Nelo Teixeira works across painting, collage, assemblage, sculpture and installation. Through his topics, choices of materials, inventions and style, his work shares strong similarities with Art Brut, Arte Povera and Fluxus with their spirit of playful simplicity and de-commoditization of art. Echoing Arman who laid the groundwork for the wide development in the post-war and contemporary arts of an aesthetic of the recycled, Teixeira compulsively gathers manufactured worthless items to assemble them into sculptures or wall-mounted compartmented “paintings”. Using all sorts of materials, found objects, fragments and trash such as cardboard, metal cans, plastic canisters, pipes, egg cartons, beer caps, nails and screws or electronic components, the artist composes compelling pieces and installations that interweave contemporaneity and globalisation with craftsmanship and traditional African aesthetics.
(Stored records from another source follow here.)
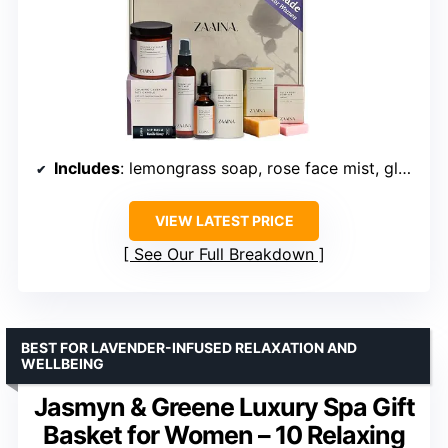
Includes
: lemongrass soap, rose face mist, glow serum, heel balm, travel soap, lip balm
VIEW LATEST PRICE
See Our Full Breakdown
BEST FOR LAVENDER-INFUSED RELAXATION AND
WELLBEING
Jasmyn & Greene Luxury Spa Gift
Basket for Women – 10 Relaxing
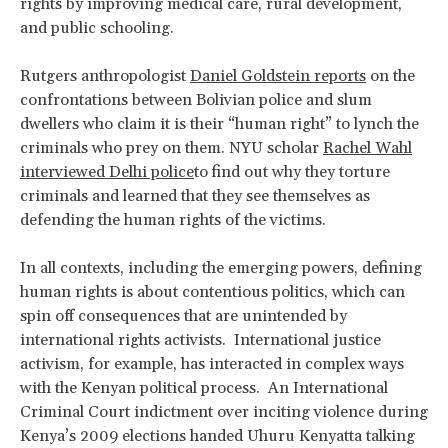
rights by improving medical care, rural development,
and public schooling.
Rutgers anthropologist
Daniel Goldstein reports
on the
confrontations between Bolivian police and slum
dwellers who claim it is their “human right” to lynch the
criminals who prey on them. NYU scholar
Rachel Wahl
interviewed Delhi police
to find out why they torture
criminals and learned that they see themselves as
defending the human rights of the victims.
In all contexts, including the emerging powers, defining
human rights is about contentious politics, which can
spin off consequences that are unintended by
international rights activists. International justice
activism, for example, has interacted in complex ways
with the Kenyan political process. An International
Criminal Court indictment over inciting violence during
Kenya’s 2009 elections handed Uhuru Kenyatta talking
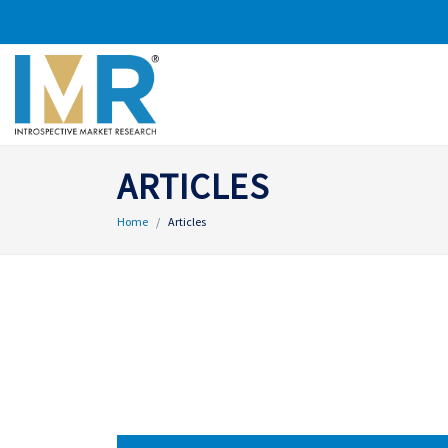
ARTICLES
Home
Articles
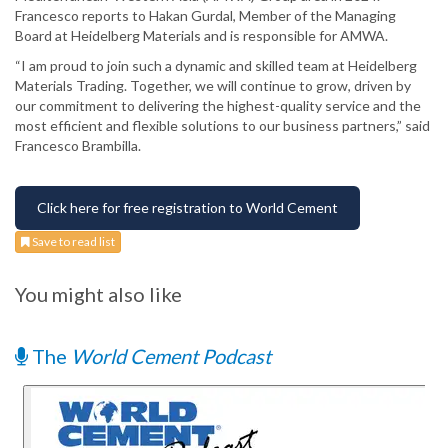
Francesco reports to Hakan Gurdal, Member of the Managing
Board at Heidelberg Materials and is responsible for AMWA.
“I am proud to join such a dynamic and skilled team at Heidelberg
Materials Trading. Together, we will continue to grow, driven by
our commitment to delivering the highest-quality service and the
most efficient and flexible solutions to our business partners,” said
Francesco Brambilla.
Click here for free registration to World Cement
Save to read list
You might also like
The
World Cement Podcast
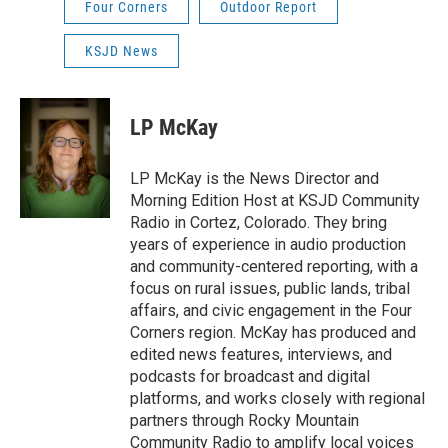
Four Corners
Outdoor Report
KSJD News
LP McKay
LP McKay is the News Director and
Morning Edition Host at KSJD Community
Radio in Cortez, Colorado. They bring
years of experience in audio production
and community-centered reporting, with a
focus on rural issues, public lands, tribal
affairs, and civic engagement in the Four
Corners region. McKay has produced and
edited news features, interviews, and
podcasts for broadcast and digital
platforms, and works closely with regional
partners through Rocky Mountain
Community Radio to amplify local voices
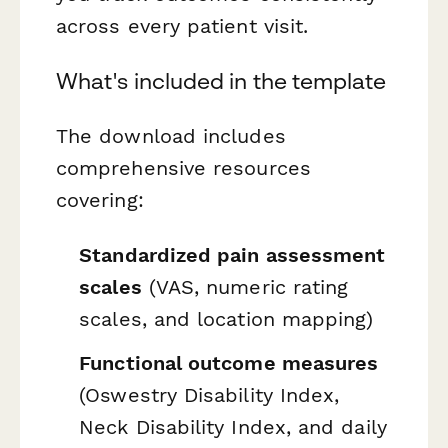
across every patient visit.
What's included in the template
The download includes
comprehensive resources
covering:
Standardized pain assessment
scales
(VAS, numeric rating
scales, and location mapping)
Functional outcome measures
(Oswestry Disability Index,
Neck Disability Index, and daily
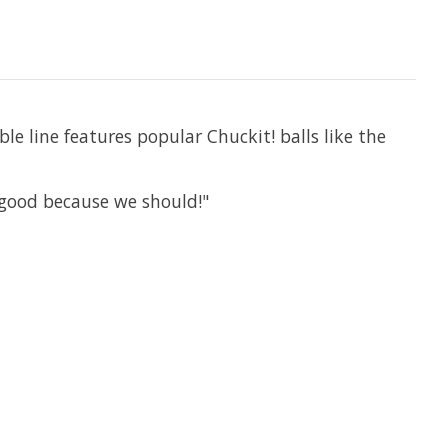
le line features popular Chuckit! balls like the
 good because we should!"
Thus, not only does he transmute all those mundane objects and wastes salvaged from everyday life into new visual symbols and narratives, he also reinterprets, in his own manner, the ancient African masks, sculptures, fetishes and other ritual objects that compose the underlying visual and spiritual culture of many African countries.

 

The human face and body are recurrent motifs in Teixeira’s production. Sharing the rawness and the impulsive intuition of artists such as Jean Dubuffet, Karel Appel and Jean-Michel Basquiat who mainly took their inspiration in traditional tribal objects from Africa, Oceania and North America, but also in European folk art and children’s drawings, the artist’s brut approach to figures favours typologies, hybridity and evocations rather than individual singularities, accuracy and precision. Their schematic and childlike renderings, brashly shapes, and disproportionate and irregular traits reveal a theatrical vein along with an obvious sense of humour. The colourful and energetic paintings, which combine bold lines, and geometric, abstract and figurative motifs are characterised by their gestural and expressive force.

 

Versatile, eclectic and prolific, Nelo Teixeira has exhibited his work since 2000 and was among the five artists selected for the Angolan Pavilion entitled “On Ways of Travelling” at the 2015 Venice Biennale. For this occasion, the artist displayed an installation composed of large-scale anthropomorphic sculptures consisting of a complex assemblage of painted wood, plastic, metal and junk materials.